By Brady Henderson
Brandon Browner came to Seattle last winter for a workout with the Seahawks, hoping his latest audition would finally land him a job in the NFL.
In case he needs another reminder of how much his fortunes have turned in a year, he should look no further than the place he’ll spend part of this winter. That would be Hawaii, where he’ll play in Sunday’s Pro Bowl.
“That sounds amazing, man,” the Seahawks cornerback told “Bob and Groz” Tuesday when asked what it’s like to hear “Pro Bowler” precede his name. “It’s a blessing.”
Brandon Browner had a team-high six interceptions and led the league with 23 passes defended. (AP)
Browner, a first alternate, was added to the NFC roster Monday night as a replacement for San Francisco’s Carlos Rogers, who won’t play due to an injury. He will join strong safety Kam Chancellor, free safety Earl Thomas, fullback Michael Robinson and running back Marshawn Lynch to form the franchise’s largest Pro Bowl contingent since the 2005 team had seven representatives.
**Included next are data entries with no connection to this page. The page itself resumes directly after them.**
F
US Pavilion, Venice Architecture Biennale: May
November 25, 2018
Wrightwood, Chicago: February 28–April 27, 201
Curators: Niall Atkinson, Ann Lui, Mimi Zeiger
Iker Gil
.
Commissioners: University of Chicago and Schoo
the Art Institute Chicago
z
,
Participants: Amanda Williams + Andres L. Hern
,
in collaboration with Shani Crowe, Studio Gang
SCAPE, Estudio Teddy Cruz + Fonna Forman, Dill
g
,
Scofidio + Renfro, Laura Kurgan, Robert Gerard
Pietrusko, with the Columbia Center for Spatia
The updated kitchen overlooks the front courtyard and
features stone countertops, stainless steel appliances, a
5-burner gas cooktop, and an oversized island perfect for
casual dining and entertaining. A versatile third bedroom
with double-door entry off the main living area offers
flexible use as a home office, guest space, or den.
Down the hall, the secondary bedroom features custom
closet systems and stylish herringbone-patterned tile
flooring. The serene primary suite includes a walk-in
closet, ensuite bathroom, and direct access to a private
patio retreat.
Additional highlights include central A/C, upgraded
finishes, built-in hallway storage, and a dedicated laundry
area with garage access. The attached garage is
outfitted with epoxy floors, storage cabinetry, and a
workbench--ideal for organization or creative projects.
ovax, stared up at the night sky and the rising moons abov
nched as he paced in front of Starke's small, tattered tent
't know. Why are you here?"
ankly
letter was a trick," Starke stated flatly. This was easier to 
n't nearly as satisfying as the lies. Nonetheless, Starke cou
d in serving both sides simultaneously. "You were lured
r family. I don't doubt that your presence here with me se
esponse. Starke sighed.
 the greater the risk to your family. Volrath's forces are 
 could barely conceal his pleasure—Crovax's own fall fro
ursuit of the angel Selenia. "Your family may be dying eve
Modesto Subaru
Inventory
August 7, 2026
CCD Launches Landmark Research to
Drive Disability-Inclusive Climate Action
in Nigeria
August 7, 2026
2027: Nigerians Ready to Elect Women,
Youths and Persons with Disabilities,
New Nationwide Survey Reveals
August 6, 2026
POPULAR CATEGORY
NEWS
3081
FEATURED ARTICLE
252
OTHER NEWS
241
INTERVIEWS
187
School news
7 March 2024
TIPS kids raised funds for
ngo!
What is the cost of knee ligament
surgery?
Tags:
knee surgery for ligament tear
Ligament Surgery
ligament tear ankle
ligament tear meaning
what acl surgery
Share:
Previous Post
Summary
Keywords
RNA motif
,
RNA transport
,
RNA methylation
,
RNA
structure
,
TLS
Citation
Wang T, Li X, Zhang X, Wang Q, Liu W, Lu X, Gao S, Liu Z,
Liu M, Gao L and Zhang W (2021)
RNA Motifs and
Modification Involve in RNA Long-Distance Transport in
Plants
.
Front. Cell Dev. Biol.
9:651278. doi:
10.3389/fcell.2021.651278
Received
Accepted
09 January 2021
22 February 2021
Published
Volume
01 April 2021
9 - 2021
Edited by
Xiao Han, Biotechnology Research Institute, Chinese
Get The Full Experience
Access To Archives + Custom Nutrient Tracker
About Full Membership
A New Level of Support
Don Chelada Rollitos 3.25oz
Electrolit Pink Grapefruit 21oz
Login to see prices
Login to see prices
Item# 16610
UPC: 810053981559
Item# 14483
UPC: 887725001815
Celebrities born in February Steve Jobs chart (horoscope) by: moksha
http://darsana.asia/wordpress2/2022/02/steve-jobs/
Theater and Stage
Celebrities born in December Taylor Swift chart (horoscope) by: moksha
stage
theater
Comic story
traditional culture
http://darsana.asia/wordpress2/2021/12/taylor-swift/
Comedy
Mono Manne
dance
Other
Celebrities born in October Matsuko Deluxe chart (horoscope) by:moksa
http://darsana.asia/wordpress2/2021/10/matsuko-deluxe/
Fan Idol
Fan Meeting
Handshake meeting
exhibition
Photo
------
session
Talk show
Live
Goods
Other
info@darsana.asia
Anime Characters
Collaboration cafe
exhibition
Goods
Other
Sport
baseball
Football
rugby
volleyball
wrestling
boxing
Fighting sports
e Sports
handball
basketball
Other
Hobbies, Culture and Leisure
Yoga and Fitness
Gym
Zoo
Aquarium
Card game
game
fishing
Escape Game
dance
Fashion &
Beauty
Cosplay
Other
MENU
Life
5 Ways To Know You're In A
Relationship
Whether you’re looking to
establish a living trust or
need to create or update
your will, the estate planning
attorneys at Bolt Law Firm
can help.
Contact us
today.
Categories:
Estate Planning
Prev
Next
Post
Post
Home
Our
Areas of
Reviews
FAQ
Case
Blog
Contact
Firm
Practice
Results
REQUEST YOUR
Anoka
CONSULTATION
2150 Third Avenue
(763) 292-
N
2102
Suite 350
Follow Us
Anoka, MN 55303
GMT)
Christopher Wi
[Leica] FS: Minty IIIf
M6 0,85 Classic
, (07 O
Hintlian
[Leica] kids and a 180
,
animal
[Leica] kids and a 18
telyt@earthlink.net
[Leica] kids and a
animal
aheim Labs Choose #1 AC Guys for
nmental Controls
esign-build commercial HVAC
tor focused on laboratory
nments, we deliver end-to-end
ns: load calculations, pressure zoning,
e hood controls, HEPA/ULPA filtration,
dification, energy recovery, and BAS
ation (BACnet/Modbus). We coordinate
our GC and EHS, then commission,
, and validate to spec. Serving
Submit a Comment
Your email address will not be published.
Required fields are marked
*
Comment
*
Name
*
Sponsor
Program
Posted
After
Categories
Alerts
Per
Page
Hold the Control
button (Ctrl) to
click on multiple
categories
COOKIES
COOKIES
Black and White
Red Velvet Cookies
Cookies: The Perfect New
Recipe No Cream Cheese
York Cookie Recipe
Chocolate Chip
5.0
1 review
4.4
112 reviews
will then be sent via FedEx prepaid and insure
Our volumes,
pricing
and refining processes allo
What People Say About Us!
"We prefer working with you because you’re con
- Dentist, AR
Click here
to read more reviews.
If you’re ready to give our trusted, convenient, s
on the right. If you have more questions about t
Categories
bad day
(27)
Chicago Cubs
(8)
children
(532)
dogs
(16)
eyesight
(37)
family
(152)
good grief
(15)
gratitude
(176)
That’s quite a turnaround for a franchise that didn’t have one player make the Pro Bowl in either of the last two seasons.
The same can be said for Browner, who had spent the last four seasons in the Canadian Football League, coming up empty each time he tried out for an NFL team.
“Those tryouts a little bit dampered my spirits,” he said, “had me feeling like maybe I wasn’t good enough or whatnot.”
Browner had one goal in mind when Pete Carroll brought him in for a workout.
“It was most definitely just to make the team. I told coach Carroll at my workout that I would really appreciate a shot — a legitimate shot — at making this team,” he said. “A lot of guys get shots but there are a lot of guys brought in (to be) camp bodies. I told him, ‘You brought me in. I can do some things with this team.’
“I felt the need at the cornerback position; I thought they were a little small and I felt I could do some things with the team. That’s how it worked out for me.”
After signing a futures contract in January, Browner was pressed into action during training camp while Walter Thurmond was sidelined with an ankle injury. He kept the job, starting all 16 games while helping Seattle’s pass defense improve from 27th in 2010 to 11th this season. Browner had a team-high six interceptions and returned two for touchdowns. He led the league in passes defended with 23.
Browner’s aggressive coverage worked for him at times and against him at others. He was among the league’s most penalized cornerbacks, an issue he intends to curb next season.
“I’ve always been a big guy who’s always dealt with being overly aggressive at times,” he said. “I think I led the CFL in penalties, and that’s not something I want to be known for. I’ve always had to work on that. And next season I’m looking forward to knocking those down and taking those out of my game.”